Since she began a month ago, school is doing Joy a world of good. She greets and engages with me whenever we meet. She is walking better. At times, she is singing and clapping with glee. Joy still refuses to eat and often insists on remaining in her stroller, but overall the teachers are happy with her progress. Rose says Joy is now napping during the day and sleeping through the night.
It takes a village to raise a child. But not just a village…a village full of prayers. As a Christian woman, I am asked to be charitable and help the poor. In fact, caritas is the Latin word for ‘Christian love,’ and for the past 700 years, it’s English derivative has meant “benevolent goodwill or love of humanity”.
I have learned that charity is not always easy. Samuel, Rose and Joy are poor in so many ways – not just financially. Poor in spirit, inner resources, education, social skills, language skills, and at times hope.
If you would like to help us help them, we are gratefully receiving both prayers and donations earmarked for the payment of Joy’s nursery school.

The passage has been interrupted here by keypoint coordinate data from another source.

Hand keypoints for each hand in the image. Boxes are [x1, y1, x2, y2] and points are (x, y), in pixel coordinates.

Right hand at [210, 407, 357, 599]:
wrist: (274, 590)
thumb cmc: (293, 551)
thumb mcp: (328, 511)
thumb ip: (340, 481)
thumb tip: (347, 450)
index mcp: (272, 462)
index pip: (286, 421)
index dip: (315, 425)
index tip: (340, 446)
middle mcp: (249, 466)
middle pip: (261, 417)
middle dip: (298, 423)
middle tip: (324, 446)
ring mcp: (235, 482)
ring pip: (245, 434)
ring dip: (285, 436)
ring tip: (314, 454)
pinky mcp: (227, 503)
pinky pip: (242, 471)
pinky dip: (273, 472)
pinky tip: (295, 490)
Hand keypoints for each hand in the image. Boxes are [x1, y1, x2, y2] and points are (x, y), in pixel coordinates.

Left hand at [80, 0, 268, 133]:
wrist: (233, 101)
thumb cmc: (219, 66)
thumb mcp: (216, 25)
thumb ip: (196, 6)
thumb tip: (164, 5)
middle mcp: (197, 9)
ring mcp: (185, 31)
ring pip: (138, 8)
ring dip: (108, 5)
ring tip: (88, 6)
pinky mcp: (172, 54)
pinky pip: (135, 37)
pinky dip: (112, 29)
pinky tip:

To help, please use our Paypal account purshana(at)live(dot)com or contact me for bank details.
I realize that The path of love requires a lot of WILL, and that walking in the footsteps of will (the heroic path of the charitable) requires infinite LOVE…. and PATIENCE!
Charity is a constant balancing between being active and passive and the discernment needed to know when and how much. Also the need to hold fast to/trust the great love and light that I know surrounds us all, no matter what happens. This little family has their own choices and they’re own lessons to learn (as do I!)